-- GIVEN DATA follows --

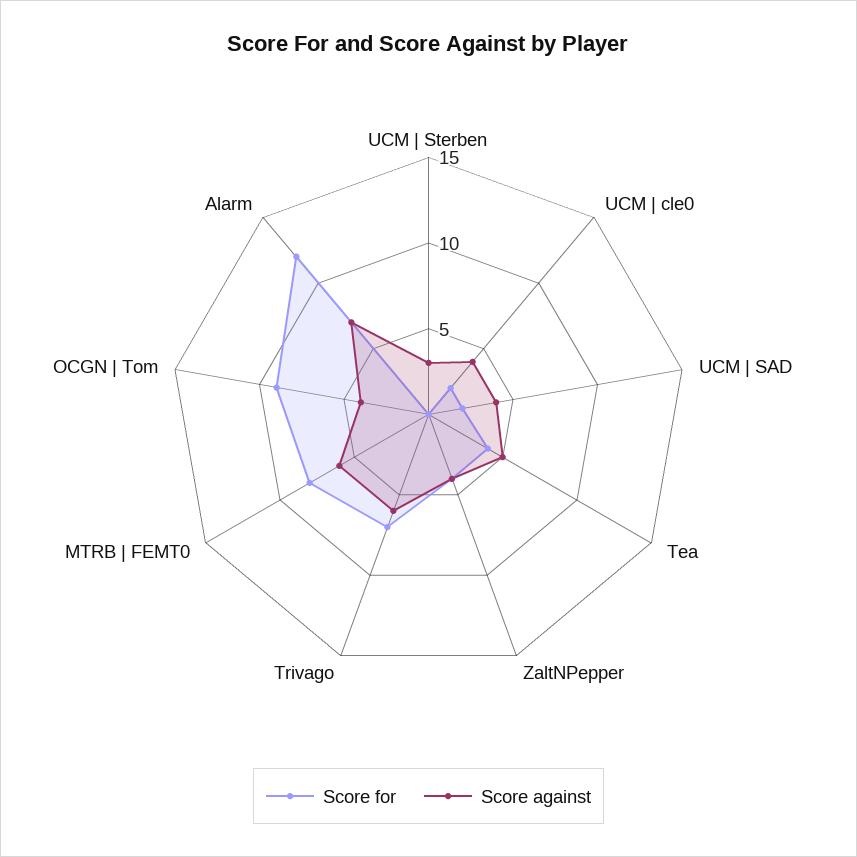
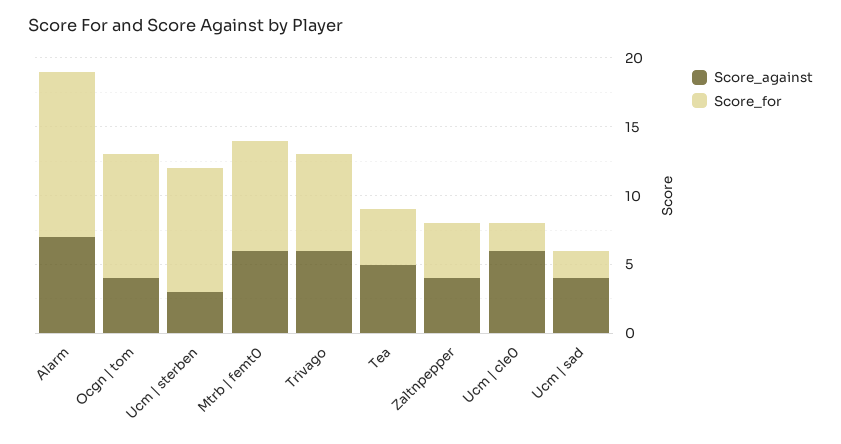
  {
    "Score for": {
-     "UCM | Sterben": 0,
+     "UCM | Sterben": 9,
      "UCM | cle0": 2,
      "UCM | SAD": 2,
      "Tea": 4,
      "ZaltNPepper": 4,
      "Trivago": 7,
      "MTRB | FEMT0": 8,
      "OCGN | Tom": 9,
      "Alarm": 12
    },
    "Score against": {
      "UCM | Sterben": 3,
-     "UCM | cle0": 4,
+     "UCM | cle0": 6,
      "UCM | SAD": 4,
      "Tea": 5,
      "ZaltNPepper": 4,
      "Trivago": 6,
      "MTRB | FEMT0": 6,
      "OCGN | Tom": 4,
      "Alarm": 7
    }
  }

-- GIVEN DATA concluded --

## WHAT TO WORK ON
In the data above, how many lines contain the word "Sterben"? Write the number only.

## SOLUTION FOR THIS TASK
3